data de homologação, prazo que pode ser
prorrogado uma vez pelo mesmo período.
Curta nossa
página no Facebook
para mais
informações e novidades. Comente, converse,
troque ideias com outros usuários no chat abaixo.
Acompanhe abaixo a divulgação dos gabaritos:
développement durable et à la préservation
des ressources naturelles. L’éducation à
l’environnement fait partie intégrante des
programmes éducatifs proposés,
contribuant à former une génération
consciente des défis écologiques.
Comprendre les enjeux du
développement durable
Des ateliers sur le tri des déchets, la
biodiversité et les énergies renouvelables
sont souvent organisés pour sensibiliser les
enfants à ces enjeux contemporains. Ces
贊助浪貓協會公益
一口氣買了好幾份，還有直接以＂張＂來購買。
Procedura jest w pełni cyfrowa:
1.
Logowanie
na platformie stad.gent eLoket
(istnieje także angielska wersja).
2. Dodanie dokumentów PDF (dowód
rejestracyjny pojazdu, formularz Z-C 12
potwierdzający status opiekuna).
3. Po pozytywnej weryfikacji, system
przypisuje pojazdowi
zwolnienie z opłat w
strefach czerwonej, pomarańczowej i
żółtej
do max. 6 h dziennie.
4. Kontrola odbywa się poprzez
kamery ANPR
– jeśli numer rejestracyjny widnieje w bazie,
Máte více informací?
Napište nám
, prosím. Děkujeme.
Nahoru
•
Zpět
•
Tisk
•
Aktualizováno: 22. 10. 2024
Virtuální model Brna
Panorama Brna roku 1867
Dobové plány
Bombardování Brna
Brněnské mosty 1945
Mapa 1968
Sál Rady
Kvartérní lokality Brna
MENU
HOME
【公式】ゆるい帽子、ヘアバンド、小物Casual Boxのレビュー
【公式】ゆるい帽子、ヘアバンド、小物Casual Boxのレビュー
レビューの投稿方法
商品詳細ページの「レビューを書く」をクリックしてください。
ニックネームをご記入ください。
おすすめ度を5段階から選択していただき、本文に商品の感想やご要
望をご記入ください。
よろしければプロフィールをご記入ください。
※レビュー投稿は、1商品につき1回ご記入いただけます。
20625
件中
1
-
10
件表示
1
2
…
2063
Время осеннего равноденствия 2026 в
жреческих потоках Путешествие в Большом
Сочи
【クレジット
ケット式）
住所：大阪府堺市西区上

++++

**Exercise prompt**. Reproduce every line of the entries above verbatim, keeping each line break, character, and mark of punctuation unchanged.

**Answer box**.
data de homologação, prazo que pode ser
prorrogado uma vez pelo mesmo período.
Curta nossa
página no Facebook
para mais
informações e novidades. Comente, converse,
troque ideias com outros usuários no chat abaixo.
Acompanhe abaixo a divulgação dos gabaritos:
développement durable et à la préservation
des ressources naturelles. L’éducation à
l’environnement fait partie intégrante des
programmes éducatifs proposés,
contribuant à former une génération
consciente des défis écologiques.
Comprendre les enjeux du
développement durable
Des ateliers sur le tri des déchets, la
biodiversité et les énergies renouvelables
sont souvent organisés pour sensibiliser les
enfants à ces enjeux contemporains. Ces
贊助浪貓協會公益
一口氣買了好幾份，還有直接以＂張＂來購買。
Procedura jest w pełni cyfrowa:
1.
Logowanie
na platformie stad.gent eLoket
(istnieje także angielska wersja).
2. Dodanie dokumentów PDF (dowód
rejestracyjny pojazdu, formularz Z-C 12
potwierdzający status opiekuna).
3. Po pozytywnej weryfikacji, system
przypisuje pojazdowi
zwolnienie z opłat w
strefach czerwonej, pomarańczowej i
żółtej
do max. 6 h dziennie.
4. Kontrola odbywa się poprzez
kamery ANPR
– jeśli numer rejestracyjny widnieje w bazie,
Máte více informací?
Napište nám
, prosím. Děkujeme.
Nahoru
•
Zpět
•
Tisk
•
Aktualizováno: 22. 10. 2024
Virtuální model Brna
Panorama Brna roku 1867
Dobové plány
Bombardování Brna
Brněnské mosty 1945
Mapa 1968
Sál Rady
Kvartérní lokality Brna
MENU
HOME
【公式】ゆるい帽子、ヘアバンド、小物Casual Boxのレビュー
【公式】ゆるい帽子、ヘアバンド、小物Casual Boxのレビュー
レビューの投稿方法
商品詳細ページの「レビューを書く」をクリックしてください。
ニックネームをご記入ください。
おすすめ度を5段階から選択していただき、本文に商品の感想やご要
望をご記入ください。
よろしければプロフィールをご記入ください。
※レビュー投稿は、1商品につき1回ご記入いただけます。
20625
件中
1
-
10
件表示
1
2
…
2063
Время осеннего равноденствия 2026 в
жреческих потоках Путешествие в Большом
Сочи
【クレジット
ケット式）
住所：大阪府堺市西区上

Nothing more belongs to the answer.